■ Aim of the task ■
The expected output is the full data, repeated exactly, without pictures.

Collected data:
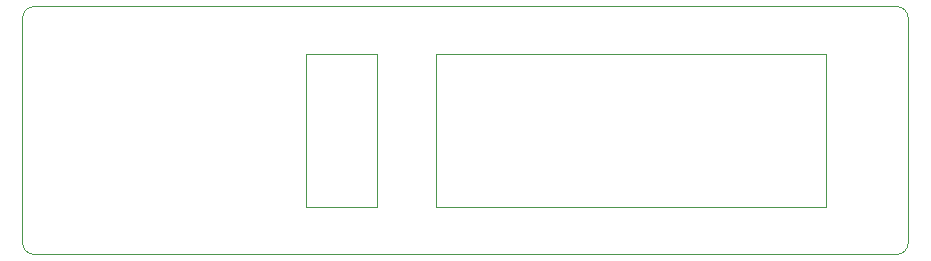
<source format=gm1>
G04 #@! TF.GenerationSoftware,KiCad,Pcbnew,(5.1.2)-1*
G04 #@! TF.CreationDate,2021-02-27T11:55:12+09:00*
G04 #@! TF.ProjectId,es_front,65735f66-726f-46e7-942e-6b696361645f,v1.2*
G04 #@! TF.SameCoordinates,Original*
G04 #@! TF.FileFunction,Profile,NP*
%FSLAX46Y46*%
G04 Gerber Fmt 4.6, Leading zero omitted, Abs format (unit mm)*
G04 Created by KiCad (PCBNEW (5.1.2)-1) date 2021-02-27 11:55:12*
%MOMM*%
%LPD*%
G04 APERTURE LIST*
%ADD10C,0.050000*%
G04 APERTURE END LIST*
D10*
X170000000Y-93000000D02*
X203000000Y-93000000D01*
X170000000Y-80000000D02*
X203000000Y-80000000D01*
X159000000Y-80000000D02*
X165000000Y-80000000D01*
X165000000Y-93000000D02*
X159000000Y-93000000D01*
X170000000Y-93000000D02*
X170000000Y-80000000D01*
X165000000Y-80000000D02*
X165000000Y-93000000D01*
X159000000Y-80000000D02*
X159000000Y-93000000D01*
X209000000Y-76000000D02*
X136000000Y-76000000D01*
X209000000Y-97000000D02*
X136000000Y-97000000D01*
X203000000Y-80000000D02*
X203000000Y-93000000D01*
X209000000Y-76000000D02*
G75*
G02X210000000Y-77000000I0J-1000000D01*
G01*
X210000000Y-96000000D02*
G75*
G02X209000000Y-97000000I-1000000J0D01*
G01*
X136000000Y-97000000D02*
G75*
G02X135000000Y-96000000I0J1000000D01*
G01*
X135000000Y-77000000D02*
G75*
G02X136000000Y-76000000I1000000J0D01*
G01*
X210000000Y-77000000D02*
X210000000Y-96000000D01*
X135000000Y-77000000D02*
X135000000Y-96000000D01*
M02*

</source>
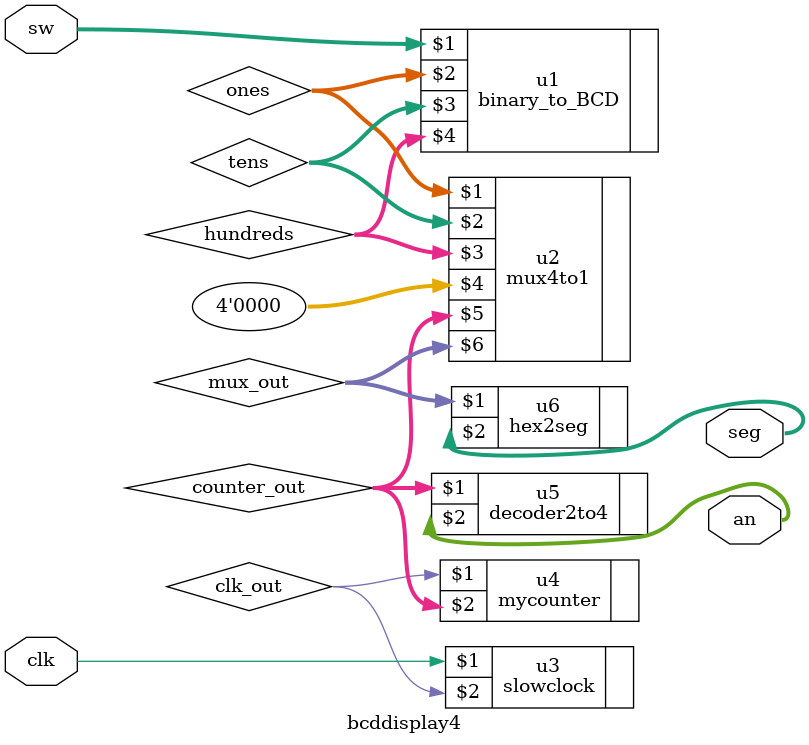
<source format=v>
`timescale 1ns / 1ps


module bcddisplay4(input clk, input[0:7] sw, output[3:0] an, output[6:0] seg);
    parameter zero = 4'b0000;
    wire clk_out;
    wire [3:0] mux_out;
    wire [1:0] counter_out;
    wire [3:0] ones, tens, hundreds;
    
    binary_to_BCD u1(sw, ones, tens, hundreds);
    mux4to1 u2(ones, tens, hundreds, zero, counter_out, mux_out);
    slowclock u3(clk, clk_out);
    mycounter u4(clk_out, counter_out);
    decoder2to4 u5(counter_out, an);
    hex2seg u6(mux_out,seg);
    
endmodule

</source>
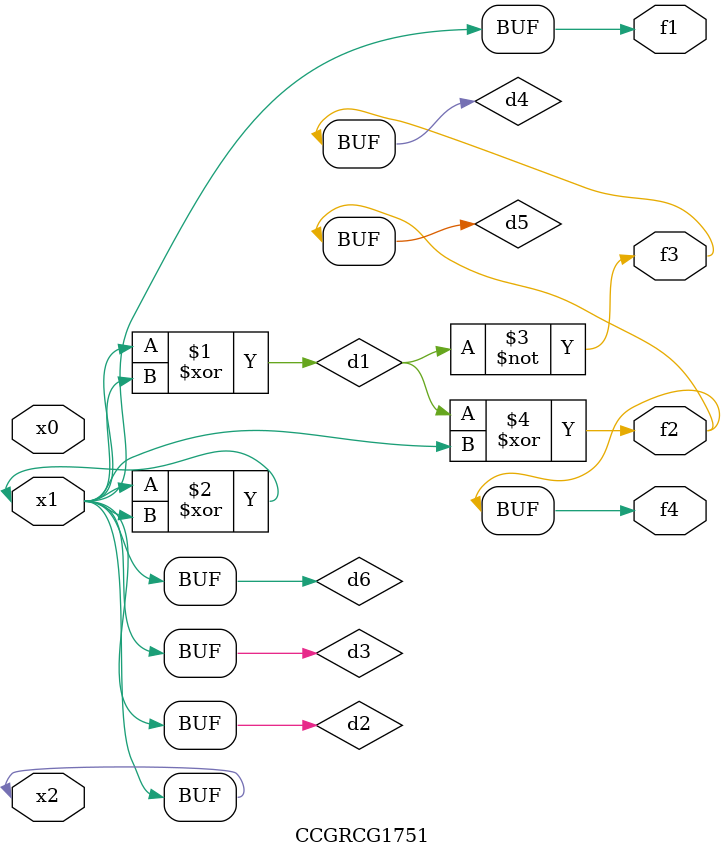
<source format=v>
module CCGRCG1751(
	input x0, x1, x2,
	output f1, f2, f3, f4
);

	wire d1, d2, d3, d4, d5, d6;

	xor (d1, x1, x2);
	buf (d2, x1, x2);
	xor (d3, x1, x2);
	nor (d4, d1);
	xor (d5, d1, d2);
	buf (d6, d2, d3);
	assign f1 = d6;
	assign f2 = d5;
	assign f3 = d4;
	assign f4 = d5;
endmodule

</source>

■ Completed exercise ■
<source format=gm1>
G04 #@! TF.GenerationSoftware,KiCad,Pcbnew,(5.1.2)-1*
G04 #@! TF.CreationDate,2021-02-27T11:55:12+09:00*
G04 #@! TF.ProjectId,es_front,65735f66-726f-46e7-942e-6b696361645f,v1.2*
G04 #@! TF.SameCoordinates,Original*
G04 #@! TF.FileFunction,Profile,NP*
%FSLAX46Y46*%
G04 Gerber Fmt 4.6, Leading zero omitted, Abs format (unit mm)*
G04 Created by KiCad (PCBNEW (5.1.2)-1) date 2021-02-27 11:55:12*
%MOMM*%
%LPD*%
G04 APERTURE LIST*
%ADD10C,0.050000*%
G04 APERTURE END LIST*
D10*
X170000000Y-93000000D02*
X203000000Y-93000000D01*
X170000000Y-80000000D02*
X203000000Y-80000000D01*
X159000000Y-80000000D02*
X165000000Y-80000000D01*
X165000000Y-93000000D02*
X159000000Y-93000000D01*
X170000000Y-93000000D02*
X170000000Y-80000000D01*
X165000000Y-80000000D02*
X165000000Y-93000000D01*
X159000000Y-80000000D02*
X159000000Y-93000000D01*
X209000000Y-76000000D02*
X136000000Y-76000000D01*
X209000000Y-97000000D02*
X136000000Y-97000000D01*
X203000000Y-80000000D02*
X203000000Y-93000000D01*
X209000000Y-76000000D02*
G75*
G02X210000000Y-77000000I0J-1000000D01*
G01*
X210000000Y-96000000D02*
G75*
G02X209000000Y-97000000I-1000000J0D01*
G01*
X136000000Y-97000000D02*
G75*
G02X135000000Y-96000000I0J1000000D01*
G01*
X135000000Y-77000000D02*
G75*
G02X136000000Y-76000000I1000000J0D01*
G01*
X210000000Y-77000000D02*
X210000000Y-96000000D01*
X135000000Y-77000000D02*
X135000000Y-96000000D01*
M02*

</source>
<source format=v>
`timescale 1ns / 1ps


module bcddisplay4(input clk, input[0:7] sw, output[3:0] an, output[6:0] seg);
    parameter zero = 4'b0000;
    wire clk_out;
    wire [3:0] mux_out;
    wire [1:0] counter_out;
    wire [3:0] ones, tens, hundreds;
    
    binary_to_BCD u1(sw, ones, tens, hundreds);
    mux4to1 u2(ones, tens, hundreds, zero, counter_out, mux_out);
    slowclock u3(clk, clk_out);
    mycounter u4(clk_out, counter_out);
    decoder2to4 u5(counter_out, an);
    hex2seg u6(mux_out,seg);
    
endmodule

</source>
<source format=v>
module CCGRCG1751(
	input x0, x1, x2,
	output f1, f2, f3, f4
);

	wire d1, d2, d3, d4, d5, d6;

	xor (d1, x1, x2);
	buf (d2, x1, x2);
	xor (d3, x1, x2);
	nor (d4, d1);
	xor (d5, d1, d2);
	buf (d6, d2, d3);
	assign f1 = d6;
	assign f2 = d5;
	assign f3 = d4;
	assign f4 = d5;
endmodule

</source>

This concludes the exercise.